To live with many dogs is to be part of a pack. Much emphasis is placed, in the dog training literature and media, on being the pack leader, keeping the many in line to exercise your will. By and large, this is what the pack leader does, and is paid back in adoration, grooming and being followed round by dogs. To summarise only thus far, however, is to ignore the functioning of the pack as entity and to consider the ways in which it expresses its collective will.

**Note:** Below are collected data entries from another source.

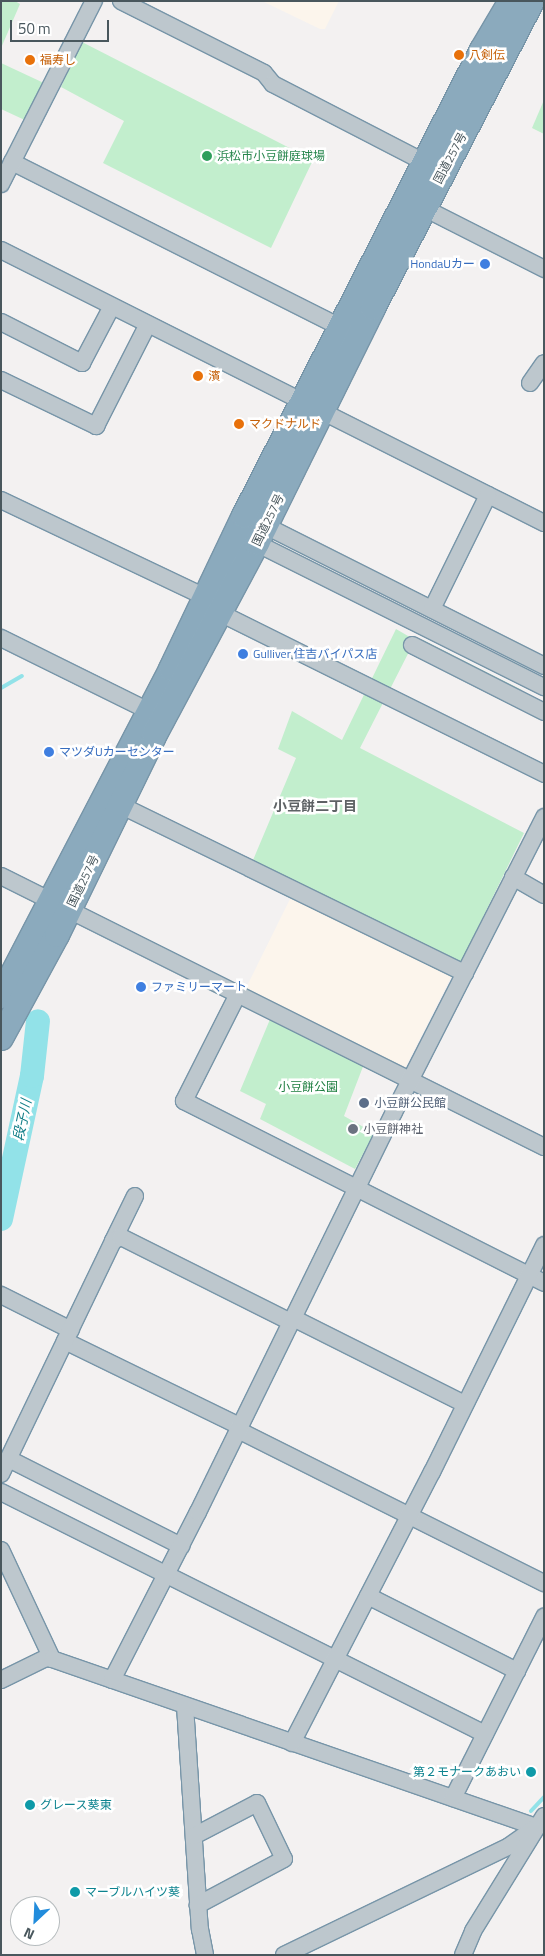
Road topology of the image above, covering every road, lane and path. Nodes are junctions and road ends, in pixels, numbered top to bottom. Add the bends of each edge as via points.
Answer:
1 (94, 1) edge
2 (121, 1) edge
3 (511, 1) edge
4 (532, 1) edge
5 (12, 162) junction
6 (426, 163) junction
7 (1, 184) edge
8 (424, 208) junction
9 (1, 250) edge
10 (544, 269) edge
11 (112, 306) junction
12 (1, 322) edge
13 (148, 324) junction
14 (340, 327) junction
15 (544, 363) edge
16 (1, 380) edge
17 (530, 382) dead end
18 (312, 406) junction
19 (488, 495) junction
20 (1, 500) edge
21 (544, 523) edge
22 (236, 533) junction
23 (261, 535) junction
24 (213, 605) junction
25 (432, 609) junction
26 (1, 638) edge
27 (412, 645) dead end
28 (543, 664) edge
29 (544, 687) edge
30 (149, 711) junction
31 (544, 712) edge
32 (544, 774) edge
33 (120, 805) junction
34 (544, 817) edge
35 (1, 876) edge
36 (512, 877) junction
37 (544, 895) edge
38 (60, 905) junction
39 (465, 973) junction
40 (238, 994) junction
41 (1, 996) edge
42 (1, 1038) edge
43 (410, 1080) junction
44 (544, 1148) edge
45 (357, 1187) junction
46 (135, 1196) dead end
47 (113, 1241) junction
48 (544, 1245) edge
49 (528, 1275) junction
50 (544, 1283) edge
51 (1, 1295) edge
52 (292, 1320) junction
53 (68, 1335) junction
54 (465, 1404) junction
55 (239, 1428) junction
56 (9, 1459) junction
57 (1, 1474) edge
58 (1, 1492) edge
59 (409, 1515) junction
60 (181, 1546) junction
61 (1, 1550) edge
62 (167, 1574) junction
63 (544, 1583) edge
64 (368, 1596) junction
65 (544, 1617) edge
66 (538, 1641) edge
67 (336, 1658) junction
68 (52, 1659) junction
69 (517, 1671) junction
70 (1, 1680) edge
71 (112, 1680) junction
72 (185, 1706) junction
73 (485, 1734) junction
74 (292, 1743) junction
75 (454, 1798) junction
76 (540, 1822) edge
77 (194, 1836) junction
78 (198, 1905) junction
79 (205, 1955) edge
80 (284, 1955) edge
81 (462, 1955) edge

1 - 5 street
2 - 6 street via 264,73 273,84
3 - 6 highway, 国道257号 via 482,50
4 - 8 highway, 国道257号
5 - 7 street
5 - 14 street
6 - 14 highway, 国道257号
8 - 10 street
8 - 18 highway, 国道257号
9 - 11 street
11 - 12 street via 82,364
11 - 13 street
13 - 16 street via 96,426
13 - 18 street
14 - 18 highway, 国道257号
15 - 17 street
18 - 19 street
18 - 22 highway, 国道257号
18 - 23 highway, 国道257号
19 - 21 street
19 - 25 street
20 - 24 street
22 - 23 street
22 - 24 highway, 国道257号
23 - 24 highway, 国道257号
23 - 25 street
23 - 29 street
24 - 30 highway, 国道257号
24 - 32 street
24 - 33 highway, 国道257号
25 - 28 street
26 - 30 street
27 - 31 street
30 - 38 highway, 国道257号
33 - 38 highway, 国道257号
33 - 39 street
34 - 36 street
35 - 38 street
36 - 37 street
36 - 39 street
38 - 40 street
38 - 41 highway, 国道257号
38 - 42 highway, 国道257号
39 - 43 street
40 - 43 street
40 - 45 street via 184,1101
43 - 44 street
43 - 45 street
45 - 49 street
45 - 52 street
46 - 47 street
47 - 52 street via 122,1237
47 - 53 street
48 - 49 street
49 - 50 street
49 - 54 street
51 - 53 street
52 - 54 street
52 - 55 street
53 - 55 street
53 - 56 street
54 - 59 street
55 - 59 street
55 - 60 street
56 - 57 street
56 - 60 street
58 - 62 street
59 - 63 street
59 - 64 street
60 - 62 street
61 - 68 street
62 - 67 street
62 - 71 street
64 - 67 street
64 - 69 street
65 - 66 street
66 - 69 street
67 - 73 street
67 - 74 street
68 - 70 street via 46,1658
68 - 71 street
69 - 73 street
71 - 72 street
72 - 74 street
72 - 77 street
73 - 75 street
74 - 75 street
75 - 76 street
76 - 80 street via 509,1846
76 - 81 street via 473,1931
77 - 78 street
77 - 78 street via 257,1803 284,1859
78 - 79 street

I may direct the pack, but the pack continually pushes back. Sometimes this is in straightforward acts of resistance: the rare not coming when called and the far more common pretending not to come when called. Sometimes the pack attempts to carry out surreptitiously what it has been told not to do. Have you ever seen a dog dig or chew while pretending it is neither digging nor chewing? Sometimes the pack will direct its junior members to carry out the forbidden acts. There are also more benign pressures. Many of us have heard the story of the pet border collies at a house party who, over the course of the evening, subtly herded all the guests into a cluster in the living room, then sat contentedly to survey their work.

If my pack had its way, my day would consist in staying very still in a selection of locations in which they could pile on top of me: the bed, the couch, the other couch. I would only get up to feed them or open the door. While pack law dictates that this wish cannot be directly expressed (by standing on the couch and barking at me, for example), it can be conveyed in other ways: through disappointed silence as I work at the desktop or in the kitchen for example; through polite and theatrically selfless waiting outside the bathroom while I shower.

Fundamentally then I see the pack as a sophisticated system that is both part of and extrinsic to its members, containing them, serving their needs and developing, over time, into a composite world view. My presence in the pack means that in many ways I live like a dog, sensitive to their social ordering and particular needs. In exchange for maintaining the pack’s solidarity, I get to be the object of their affection. This works well for both me and the señor, the pack’s adjunct senior member.